> **PROBLEM**:
Restate the data word for word. Leave the pictures out.

Segment Start: DATA EXTRACTS

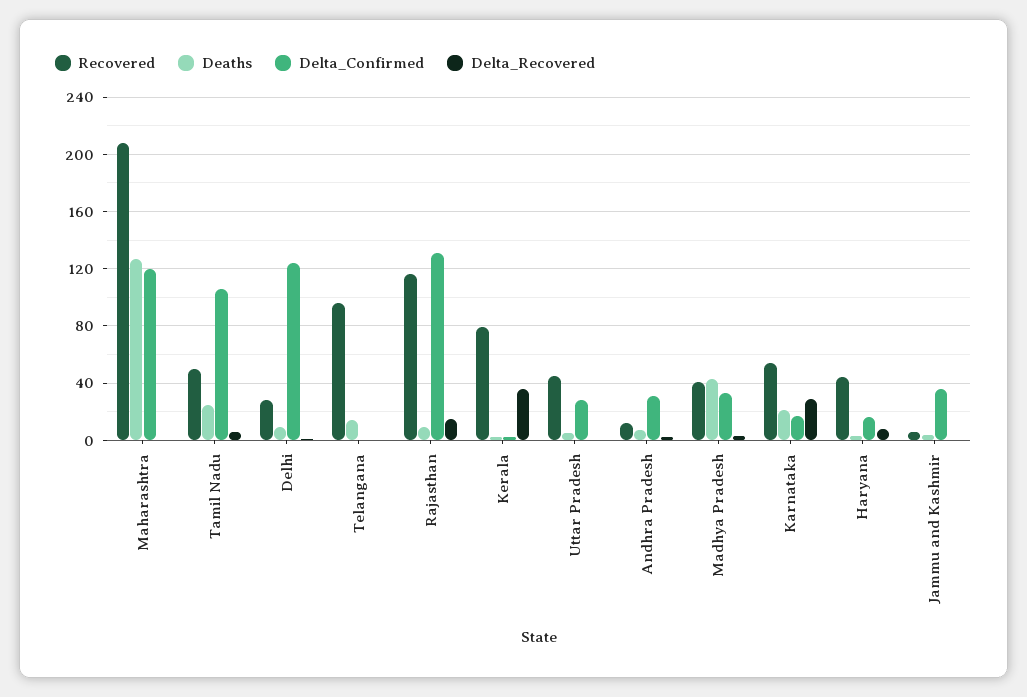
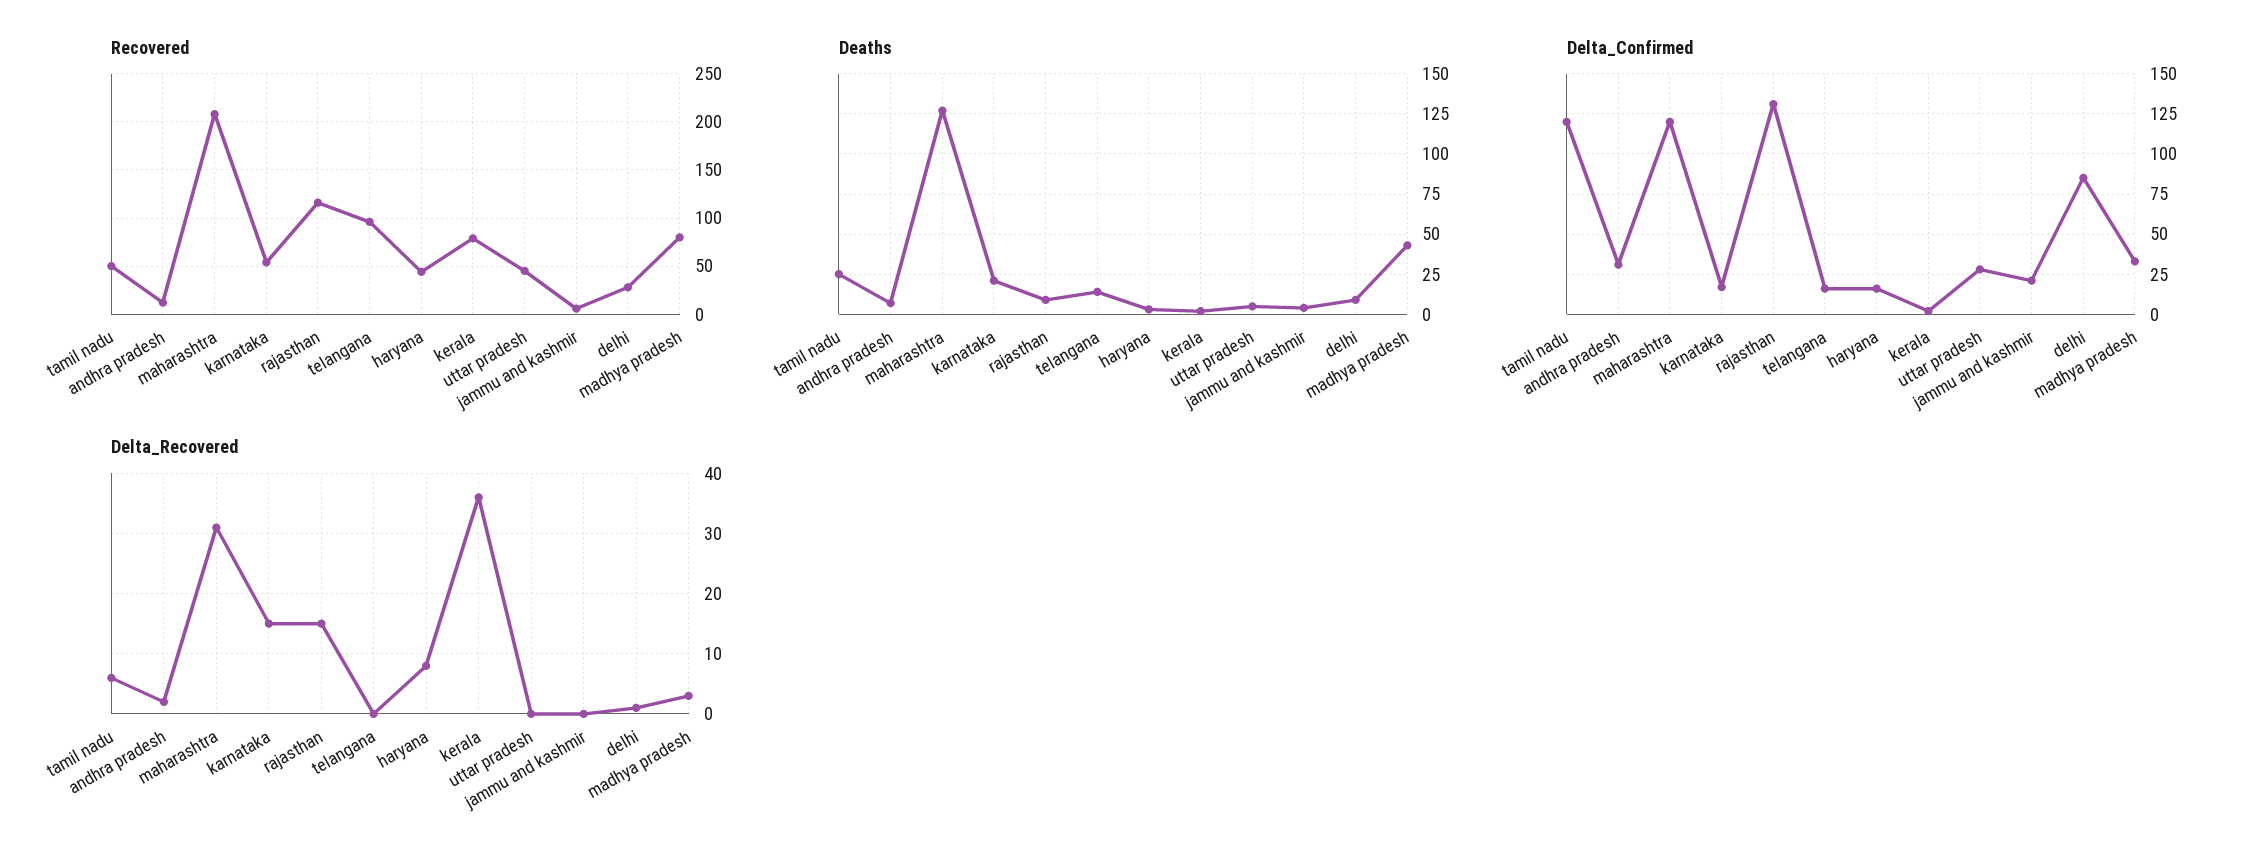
  {
    "Recovered": {
      "Maharashtra": 210,
      "Tamil Nadu": 50,
      "Delhi": 30,
      "Telangana": 95,
      "Rajasthan": 115,
      "Kerala": 80,
      "Uttar Pradesh": 45,
      "Andhra Pradesh": 10,
-     "Madhya Pradesh": 40,
+     "Madhya Pradesh": 80,
      "Karnataka": 55,
      "Haryana": 45,
      "Jammu and Kashmir": 5
    },
    "Deaths": {
      "Maharashtra": 125,
      "Tamil Nadu": 25,
      "Delhi": 10,
      "Telangana": 15,
      "Rajasthan": 10,
      "Kerala": 0,
      "Uttar Pradesh": 5,
      "Andhra Pradesh": 5,
      "Madhya Pradesh": 45,
      "Karnataka": 20,
      "Haryana": 5,
      "Jammu and Kashmir": 5
    },
    "Delta_Confirmed": {
      "Maharashtra": 120,
-     "Tamil Nadu": 105,
+     "Tamil Nadu": 120,
-     "Delhi": 125,
+     "Delhi": 85,
-     "Telangana": 0,
+     "Telangana": 15,
      "Rajasthan": 130,
      "Kerala": 0,
      "Uttar Pradesh": 30,
      "Andhra Pradesh": 30,
      "Madhya Pradesh": 35,
      "Karnataka": 15,
      "Haryana": 15,
-     "Jammu and Kashmir": 35
+     "Jammu and Kashmir": 20
    },
    "Delta_Recovered": {
-     "Maharashtra": 0,
+     "Maharashtra": 31,
      "Tamil Nadu": 6,
      "Delhi": 1,
      "Telangana": 0,
      "Rajasthan": 15,
      "Kerala": 36,
      "Uttar Pradesh": 0,
      "Andhra Pradesh": 2,
      "Madhya Pradesh": 3,
-     "Karnataka": 30,
+     "Karnataka": 15,
      "Haryana": 8,
      "Jammu and Kashmir": 0
    }
  }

Segment End: DATA EXTRACTS

> **SOLVED PROBLEM**:
  {
    "Recovered": {
      "Maharashtra": 210,
      "Tamil Nadu": 50,
      "Delhi": 30,
      "Telangana": 95,
      "Rajasthan": 115,
      "Kerala": 80,
      "Uttar Pradesh": 45,
      "Andhra Pradesh": 10,
-     "Madhya Pradesh": 40,
+     "Madhya Pradesh": 80,
      "Karnataka": 55,
      "Haryana": 45,
      "Jammu and Kashmir": 5
    },
    "Deaths": {
      "Maharashtra": 125,
      "Tamil Nadu": 25,
      "Delhi": 10,
      "Telangana": 15,
      "Rajasthan": 10,
      "Kerala": 0,
      "Uttar Pradesh": 5,
      "Andhra Pradesh": 5,
      "Madhya Pradesh": 45,
      "Karnataka": 20,
      "Haryana": 5,
      "Jammu and Kashmir": 5
    },
    "Delta_Confirmed": {
      "Maharashtra": 120,
-     "Tamil Nadu": 105,
+     "Tamil Nadu": 120,
-     "Delhi": 125,
+     "Delhi": 85,
-     "Telangana": 0,
+     "Telangana": 15,
      "Rajasthan": 130,
      "Kerala": 0,
      "Uttar Pradesh": 30,
      "Andhra Pradesh": 30,
      "Madhya Pradesh": 35,
      "Karnataka": 15,
      "Haryana": 15,
-     "Jammu and Kashmir": 35
+     "Jammu and Kashmir": 20
    },
    "Delta_Recovered": {
-     "Maharashtra": 0,
+     "Maharashtra": 31,
      "Tamil Nadu": 6,
      "Delhi": 1,
      "Telangana": 0,
      "Rajasthan": 15,
      "Kerala": 36,
      "Uttar Pradesh": 0,
      "Andhra Pradesh": 2,
      "Madhya Pradesh": 3,
-     "Karnataka": 30,
+     "Karnataka": 15,
      "Haryana": 8,
      "Jammu and Kashmir": 0
    }
  }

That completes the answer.